The BTC Exposure Score of 80 reflects exactly that structure. At that level, the score signals that Bitcoin price is central to the equity's research case, not just a secondary factor. Fleet growth, power costs, and hashrate efficiency all feed into production economics, but the accumulated Bitcoin position now carries more balance-sheet weight than any operational metric in isolation.
Production Economics Still Drive the Accumulation Rate
For Bitcoin miners, the path from operations to balance sheet runs through production efficiency. Fleet size, power cost per kilowatt-hour, and network hashrate share determine how many BTC the company mines per quarter. The 10-K covers the fiscal year ending September 30, 2025, which means it captures the full post-halving operating environment. The April 2024 halving cut block rewards in half, and miners who survived it did so by either cutting power costs, expanding fleet capacity, or both. CleanSpark's continued accumulation into 2026 suggests the production economics held through that transition, but the 10-K's operational disclosures are where that case gets made or broken.

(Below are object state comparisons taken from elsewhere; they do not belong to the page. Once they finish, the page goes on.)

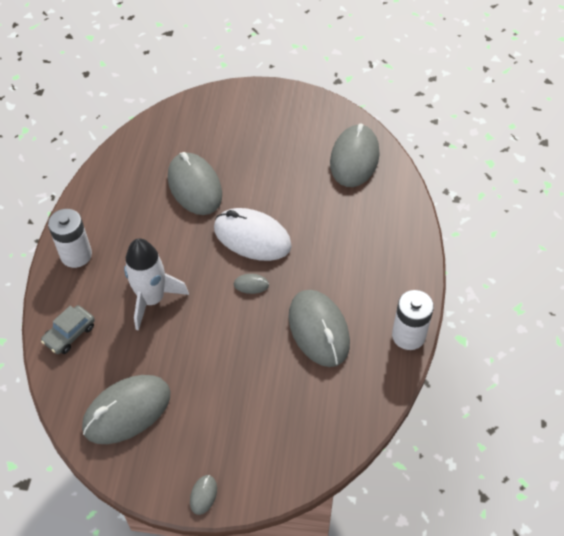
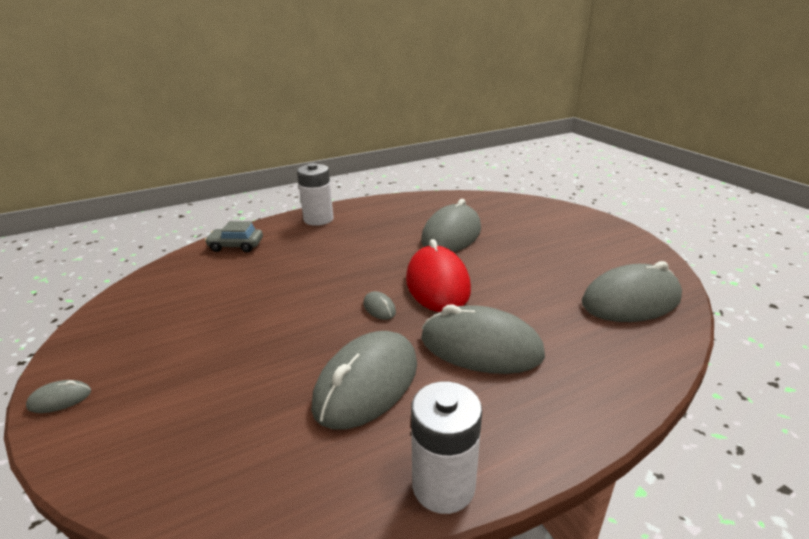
camera: 55 degrees right, 25 degrees down
grey mouse [82,375,171,444] -> grey mouse moved to [421,305,545,374]
white rocket [124,238,189,331] -> none
white mouse [214,208,292,261] -> red mouse [406,239,471,312]

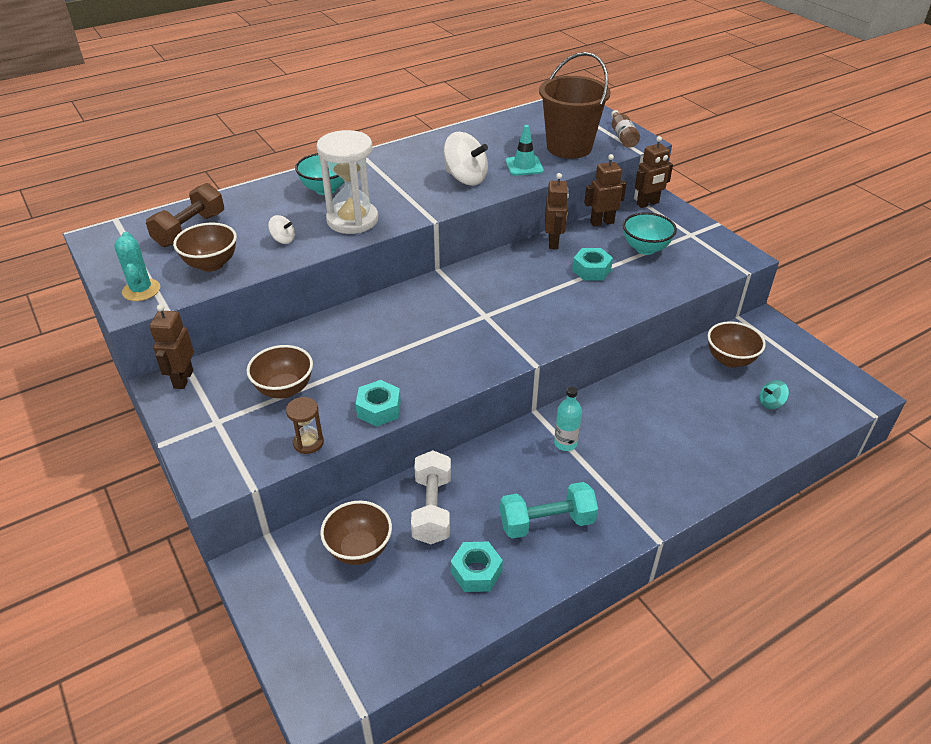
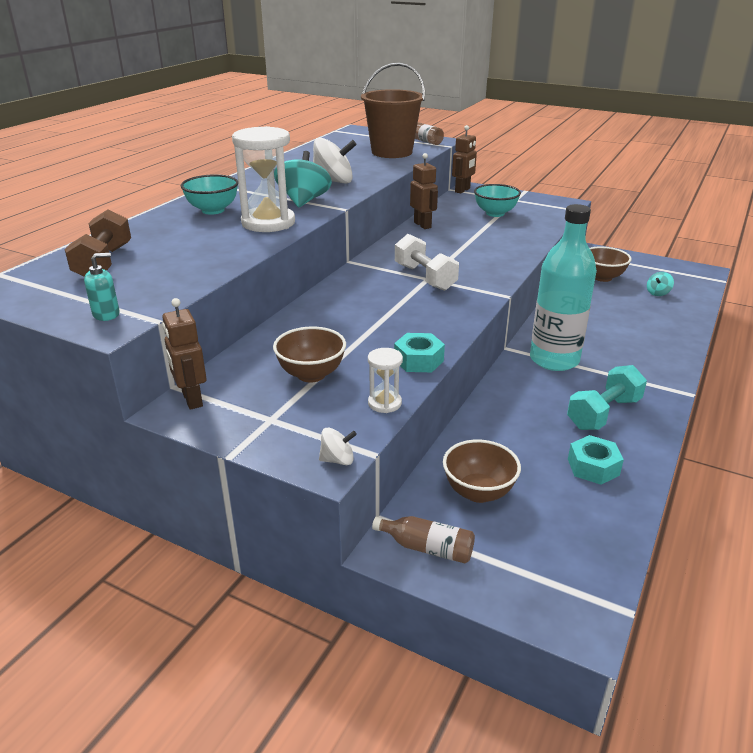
camera: 30 degrees left, 10 degrees down
turquoise cactus [114,232,160,301] -> turquoise soap dispenser [84,253,120,321]
brown bowl [173,223,237,272] -> none
white spinning top [268,215,295,244] -> white spinning top moved to [319,428,357,465]
brown hourglass [286,397,324,454] -> white hourglass [368,348,403,413]
white dumbbell [411,450,451,544] -> white dumbbell moved to [395,234,459,291]
turquoise traffic cone [506,125,544,176] -> none
turquoise bottle [554,387,582,451] -> turquoise bottle [530,204,597,371], size x2.23
turquoise nut [572,248,613,280] -> none
brown robot [584,154,627,227] -> none
none -> turquoise spinning top [274,151,332,207]
none -> brown bottle [372,516,475,563]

The risk-factor additions likely address some of this directly. Post-halving miner economics, power contract concentration, and fleet financing are the categories most likely to have generated new or materially changed language.
Price Context Adds a Frame, Not a Forecast
$CLSK has gained roughly 31% over the past 30 days and approximately 65% over the past 90 days as of May 22, 2026, with the stock trading above its 20-day, 50-day, and 200-day moving averages. The short-term trend is up. The long-term trend, measured over a longer window, remains classified as a downtrend, which means the recent move is a recovery from a deeper drawdown rather than a continuation of a prior high. The 52-week low of $8.00 was reached as recently as March 30, 2026, 53 days before the price context snapshot. The 52-week high of $23.61 was set October 15, 2025, during the fiscal year the 10-K covers.
That range tells you something about the volatility profile. Realized 30-day annualized volatility sits at 71.5%, more than double Bitcoin's own 30-day realized volatility of approximately 25.8% at the same snapshot. Miners carry amplified Bitcoin exposure, and $CLSK's price history confirms it.
The broader crypto tape at the time of this analysis shows Bitcoin dominance at 58.2% and a Fear and Greed reading of 34, classified as fear. A Bitcoin-led tape with sentiment in fear territory is the environment in which miner equities tend to show the widest spread between their own volatility and Bitcoin's underlying move.
What the Annual Filing Cycle Requires
The 10-K is the document that sets the baseline for everything that follows. The risk-factor changes disclosed here will either persist into the next annual filing or get resolved by subsequent 10-Q amendments and 8-K disclosures. The four materially changed risk factors are the specific items to track: if they involve power contract terms, Bitcoin custody arrangements, regulatory classification, or debt covenants tied to Bitcoin price, they carry direct implications for the production and balance-sheet model.
The Insider Activity Signal sits at 50, the neutral baseline, meaning Form 4 activity is not generating an unusual pattern in either direction at this point. That reading does not amplify or diminish the filing-level signals. It simply means insider transaction patterns are not adding a separate layer of signal to the annual report analysis right now.
The next concrete monitoring point is the fiscal first-quarter 10-Q, which will show whether production economics held through the December quarter and whether the risk-factor language introduced in this 10-K was refined or expanded.
Research only. Not investment advice.